Normally we don’t think of what we do as having a basis in theory. You can’t just pick up a theory and hold it toward the light. It’s an abstract concept. But it is helpful to ponder some of the competing ideas that try to explain what public relations is, why people and organizations engage in it, and why it works (or doesn’t work).

In that class, we spent a great deal of time discussing whether “relationships” are at the heart of public relations, or whether “rhetoric” is the basis of all that we do.

I was reminded of that discussion by a recent article by John Trader in PR Daily, which listed the “5 key traits of a successful PR professional.”

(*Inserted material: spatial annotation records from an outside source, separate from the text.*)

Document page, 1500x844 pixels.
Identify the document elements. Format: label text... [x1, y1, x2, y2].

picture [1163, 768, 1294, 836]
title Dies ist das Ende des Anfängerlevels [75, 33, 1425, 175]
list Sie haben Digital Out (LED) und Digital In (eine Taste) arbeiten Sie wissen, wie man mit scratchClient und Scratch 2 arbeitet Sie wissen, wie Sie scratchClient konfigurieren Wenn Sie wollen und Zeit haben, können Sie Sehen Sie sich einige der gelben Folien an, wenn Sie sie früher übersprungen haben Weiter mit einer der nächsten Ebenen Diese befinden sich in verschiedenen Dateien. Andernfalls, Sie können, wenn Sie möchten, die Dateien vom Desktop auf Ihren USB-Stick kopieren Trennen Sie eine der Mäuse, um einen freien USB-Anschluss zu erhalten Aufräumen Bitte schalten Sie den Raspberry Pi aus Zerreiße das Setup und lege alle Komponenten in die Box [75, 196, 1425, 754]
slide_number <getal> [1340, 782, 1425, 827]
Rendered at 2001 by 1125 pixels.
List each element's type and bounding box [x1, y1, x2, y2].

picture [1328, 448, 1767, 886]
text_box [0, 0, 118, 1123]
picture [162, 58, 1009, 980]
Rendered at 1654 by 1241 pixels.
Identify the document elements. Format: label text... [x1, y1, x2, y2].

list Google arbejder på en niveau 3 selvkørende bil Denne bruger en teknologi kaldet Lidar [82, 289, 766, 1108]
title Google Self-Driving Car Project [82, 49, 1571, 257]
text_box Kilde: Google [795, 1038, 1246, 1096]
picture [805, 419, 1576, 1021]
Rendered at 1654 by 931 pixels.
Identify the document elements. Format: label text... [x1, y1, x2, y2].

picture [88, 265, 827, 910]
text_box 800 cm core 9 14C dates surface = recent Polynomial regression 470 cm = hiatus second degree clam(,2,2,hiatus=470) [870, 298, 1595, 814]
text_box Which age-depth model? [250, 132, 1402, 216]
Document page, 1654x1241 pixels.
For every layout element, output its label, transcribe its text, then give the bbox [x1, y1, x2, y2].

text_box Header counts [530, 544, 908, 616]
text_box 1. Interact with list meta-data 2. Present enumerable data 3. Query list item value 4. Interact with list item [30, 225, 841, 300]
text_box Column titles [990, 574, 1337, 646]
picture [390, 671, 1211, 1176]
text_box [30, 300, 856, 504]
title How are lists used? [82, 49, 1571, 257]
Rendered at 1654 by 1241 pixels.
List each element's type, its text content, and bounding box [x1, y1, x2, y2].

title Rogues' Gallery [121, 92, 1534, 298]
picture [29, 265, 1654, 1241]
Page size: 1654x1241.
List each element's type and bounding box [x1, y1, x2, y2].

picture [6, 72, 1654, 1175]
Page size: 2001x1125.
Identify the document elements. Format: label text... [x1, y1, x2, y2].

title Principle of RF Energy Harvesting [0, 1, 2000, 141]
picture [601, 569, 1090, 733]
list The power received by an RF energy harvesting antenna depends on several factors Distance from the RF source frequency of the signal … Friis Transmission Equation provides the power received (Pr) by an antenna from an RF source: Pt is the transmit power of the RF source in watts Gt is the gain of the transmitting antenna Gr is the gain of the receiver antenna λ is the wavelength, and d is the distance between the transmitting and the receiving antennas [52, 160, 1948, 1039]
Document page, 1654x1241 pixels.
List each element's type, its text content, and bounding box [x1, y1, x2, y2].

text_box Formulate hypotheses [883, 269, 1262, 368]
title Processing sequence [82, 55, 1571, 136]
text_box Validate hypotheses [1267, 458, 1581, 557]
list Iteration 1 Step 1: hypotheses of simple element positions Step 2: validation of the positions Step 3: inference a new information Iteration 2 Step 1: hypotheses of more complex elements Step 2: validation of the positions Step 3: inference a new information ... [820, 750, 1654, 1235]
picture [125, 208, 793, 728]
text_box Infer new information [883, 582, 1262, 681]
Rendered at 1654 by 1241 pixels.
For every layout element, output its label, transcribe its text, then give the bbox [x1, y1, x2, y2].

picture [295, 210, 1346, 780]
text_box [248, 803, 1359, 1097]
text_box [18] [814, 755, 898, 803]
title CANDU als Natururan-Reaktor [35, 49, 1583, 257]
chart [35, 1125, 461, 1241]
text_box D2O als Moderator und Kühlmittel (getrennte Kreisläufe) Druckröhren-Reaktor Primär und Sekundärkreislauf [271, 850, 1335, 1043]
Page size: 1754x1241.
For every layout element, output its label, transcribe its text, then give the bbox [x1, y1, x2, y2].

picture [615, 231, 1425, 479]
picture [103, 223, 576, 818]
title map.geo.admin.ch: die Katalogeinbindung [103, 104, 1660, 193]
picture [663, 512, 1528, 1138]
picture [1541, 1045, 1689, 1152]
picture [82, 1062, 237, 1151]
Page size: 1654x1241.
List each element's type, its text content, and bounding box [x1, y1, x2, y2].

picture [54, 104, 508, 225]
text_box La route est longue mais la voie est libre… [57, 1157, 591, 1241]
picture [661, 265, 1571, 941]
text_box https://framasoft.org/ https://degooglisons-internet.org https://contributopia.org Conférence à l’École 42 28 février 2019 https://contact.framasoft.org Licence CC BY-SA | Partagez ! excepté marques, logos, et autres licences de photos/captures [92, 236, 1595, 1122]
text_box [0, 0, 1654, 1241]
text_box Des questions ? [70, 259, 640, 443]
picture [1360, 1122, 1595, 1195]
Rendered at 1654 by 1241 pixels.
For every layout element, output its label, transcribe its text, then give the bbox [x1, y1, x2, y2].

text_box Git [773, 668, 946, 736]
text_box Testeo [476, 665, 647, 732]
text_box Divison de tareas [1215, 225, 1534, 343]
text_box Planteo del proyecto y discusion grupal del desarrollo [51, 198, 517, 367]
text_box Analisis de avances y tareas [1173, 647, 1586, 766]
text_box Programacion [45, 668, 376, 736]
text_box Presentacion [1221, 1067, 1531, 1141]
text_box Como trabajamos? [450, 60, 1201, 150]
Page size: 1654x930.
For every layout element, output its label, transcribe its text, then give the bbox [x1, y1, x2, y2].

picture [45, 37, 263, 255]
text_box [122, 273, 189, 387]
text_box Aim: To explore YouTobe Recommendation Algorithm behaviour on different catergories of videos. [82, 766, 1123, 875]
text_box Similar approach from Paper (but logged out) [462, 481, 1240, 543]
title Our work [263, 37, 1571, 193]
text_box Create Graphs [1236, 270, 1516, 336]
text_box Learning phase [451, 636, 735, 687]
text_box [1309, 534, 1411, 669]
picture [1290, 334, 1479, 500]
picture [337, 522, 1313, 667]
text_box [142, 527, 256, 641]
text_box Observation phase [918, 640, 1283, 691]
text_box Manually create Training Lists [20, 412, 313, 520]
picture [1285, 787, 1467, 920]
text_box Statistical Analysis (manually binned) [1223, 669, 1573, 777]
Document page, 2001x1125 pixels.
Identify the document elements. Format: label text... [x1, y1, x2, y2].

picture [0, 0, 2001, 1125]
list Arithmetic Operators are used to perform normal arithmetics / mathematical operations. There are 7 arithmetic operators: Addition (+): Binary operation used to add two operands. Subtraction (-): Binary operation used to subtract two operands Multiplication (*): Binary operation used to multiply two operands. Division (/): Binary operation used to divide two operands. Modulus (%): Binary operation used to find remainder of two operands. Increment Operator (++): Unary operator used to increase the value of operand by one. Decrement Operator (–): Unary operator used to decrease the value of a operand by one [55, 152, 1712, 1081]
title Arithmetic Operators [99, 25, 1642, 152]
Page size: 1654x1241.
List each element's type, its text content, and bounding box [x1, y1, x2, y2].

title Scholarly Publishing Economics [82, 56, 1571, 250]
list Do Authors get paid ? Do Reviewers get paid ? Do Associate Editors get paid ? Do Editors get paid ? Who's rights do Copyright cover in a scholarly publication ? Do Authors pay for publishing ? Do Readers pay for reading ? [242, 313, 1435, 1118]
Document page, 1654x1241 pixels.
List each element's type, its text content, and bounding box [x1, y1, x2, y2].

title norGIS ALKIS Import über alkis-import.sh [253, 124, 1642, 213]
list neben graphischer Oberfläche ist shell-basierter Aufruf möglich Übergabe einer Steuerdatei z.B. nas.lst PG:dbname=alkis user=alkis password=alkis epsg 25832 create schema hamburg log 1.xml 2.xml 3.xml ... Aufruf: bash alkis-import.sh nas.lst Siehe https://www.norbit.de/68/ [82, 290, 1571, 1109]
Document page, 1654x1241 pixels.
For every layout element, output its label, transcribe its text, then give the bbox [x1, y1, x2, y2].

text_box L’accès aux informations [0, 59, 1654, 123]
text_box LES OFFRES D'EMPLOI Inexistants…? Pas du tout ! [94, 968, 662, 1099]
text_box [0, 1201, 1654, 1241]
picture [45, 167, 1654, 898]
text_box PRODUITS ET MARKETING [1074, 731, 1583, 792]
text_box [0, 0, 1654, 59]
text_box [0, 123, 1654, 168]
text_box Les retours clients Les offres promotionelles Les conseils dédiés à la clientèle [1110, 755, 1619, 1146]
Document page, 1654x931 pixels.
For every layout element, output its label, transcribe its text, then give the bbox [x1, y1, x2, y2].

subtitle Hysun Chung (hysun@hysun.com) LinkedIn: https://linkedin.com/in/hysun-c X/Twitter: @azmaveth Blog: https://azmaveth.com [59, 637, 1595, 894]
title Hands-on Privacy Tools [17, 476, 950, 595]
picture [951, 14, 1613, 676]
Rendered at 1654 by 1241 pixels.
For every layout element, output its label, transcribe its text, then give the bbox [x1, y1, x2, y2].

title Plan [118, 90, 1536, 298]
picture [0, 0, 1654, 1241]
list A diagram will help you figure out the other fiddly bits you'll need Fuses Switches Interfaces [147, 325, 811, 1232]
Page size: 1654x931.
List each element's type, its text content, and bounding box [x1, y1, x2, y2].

The article outlined the following must-have traits for anyone wanting to “make it” in public relations:

  • Thick skin;
  • Resiliency;
  • Attention to detail;
  • Creativity; and
  • Relationship building.

In my experience, all five of these traits really are “must-haves,” but the final item intrigued me. There it was, plain as day: support for “relationships” as the bedrock of PR success. But reading deeper in the article, Trader described “relationship building” as the ability to “bridge communication chasms through quality conversations.”

That’s the point at which my PR professors would say “A-ha! And what are quality conversations made of? Rhetoric. The ability to communicate with others in such way as to persuade them of the rightness of your position, while being open to being persuaded if their arguments have greater merit.”

That is what a “quality conversation” is. Anything else is just a monologue.

As public relations practitioners continue to learn how to use social media to create and improve relationships with their publics, using the tools of effective rhetoric, it might be safe to say that instead of being in conflict with each other, relationships and rhetoric are actually the two sides of the same coin.